Social relationships play an influential role in promoting recovery from psychosis and maintaining health and well-being. Unfortunately, individuals affected by psychosis can feel as though they are alone in their experience and may withdraw and become socially isolated. It is also not uncommon for the family to become socially isolated as well for similar reasons.
Psychosis may affect certain skills. For example, people may have difficulty in understanding social situations, engaging in social behaviour and planning and carrying out everyday activities. These skills can be relearned (or learned) by using specific techniques and practising.
Because of these difficulties, socializing can become highly stressful and the person may become more isolated.
Meeting and talking with other people who have experienced psychosis can be very helpful. Peer groups for both clients and family members can be immensely supportive. Groups provide a safe environment to meet with others who have been through similar experiences. Groups offer education about psychosis through videos, presentations, written material and discussion. They are also a great way to learn and be positive about recovery.

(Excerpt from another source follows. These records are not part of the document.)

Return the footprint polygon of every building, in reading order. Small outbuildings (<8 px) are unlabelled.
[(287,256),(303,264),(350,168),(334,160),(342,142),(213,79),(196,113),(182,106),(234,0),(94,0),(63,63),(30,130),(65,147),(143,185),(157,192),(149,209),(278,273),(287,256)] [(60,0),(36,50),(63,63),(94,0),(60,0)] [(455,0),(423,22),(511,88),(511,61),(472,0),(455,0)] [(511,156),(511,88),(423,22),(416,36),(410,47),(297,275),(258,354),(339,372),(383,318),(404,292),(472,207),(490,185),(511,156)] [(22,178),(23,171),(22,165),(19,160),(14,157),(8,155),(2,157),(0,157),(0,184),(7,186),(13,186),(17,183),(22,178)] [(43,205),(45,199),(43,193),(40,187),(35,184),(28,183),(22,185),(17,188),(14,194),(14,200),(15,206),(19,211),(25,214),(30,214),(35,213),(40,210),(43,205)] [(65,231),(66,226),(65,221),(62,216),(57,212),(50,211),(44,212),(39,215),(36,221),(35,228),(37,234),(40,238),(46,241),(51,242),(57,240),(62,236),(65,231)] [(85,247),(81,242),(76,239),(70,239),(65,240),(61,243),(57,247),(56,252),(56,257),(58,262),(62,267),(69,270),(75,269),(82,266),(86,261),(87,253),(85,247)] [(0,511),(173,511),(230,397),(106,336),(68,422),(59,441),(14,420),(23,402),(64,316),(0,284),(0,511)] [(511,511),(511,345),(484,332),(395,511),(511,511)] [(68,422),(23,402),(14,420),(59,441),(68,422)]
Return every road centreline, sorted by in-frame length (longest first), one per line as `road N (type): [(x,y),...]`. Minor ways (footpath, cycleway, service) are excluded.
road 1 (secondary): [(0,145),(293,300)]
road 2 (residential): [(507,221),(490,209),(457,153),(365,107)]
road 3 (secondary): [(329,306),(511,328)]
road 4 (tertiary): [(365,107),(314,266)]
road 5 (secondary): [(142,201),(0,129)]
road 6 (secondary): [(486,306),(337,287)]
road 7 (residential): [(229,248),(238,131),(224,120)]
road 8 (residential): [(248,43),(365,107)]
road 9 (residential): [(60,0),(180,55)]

Many services in BC have Peer Support workers. Ask if they do. Another new resource is the EPI Alumni Council who offer several ways for those finishing up with EPI to support each other, educate others, engage in research and improve services. Check them out here: https://www.earlypsychosis.ca/epi-alumni-council/
We can all benefit from this. Assertiveness training is a way to help people communicate to others in a positive and constructive way that respects everyone's rights in a situation. Families can learn to use clear, direct, 'low-key' communication strategies, which may help to reduce stress for everyone in the home.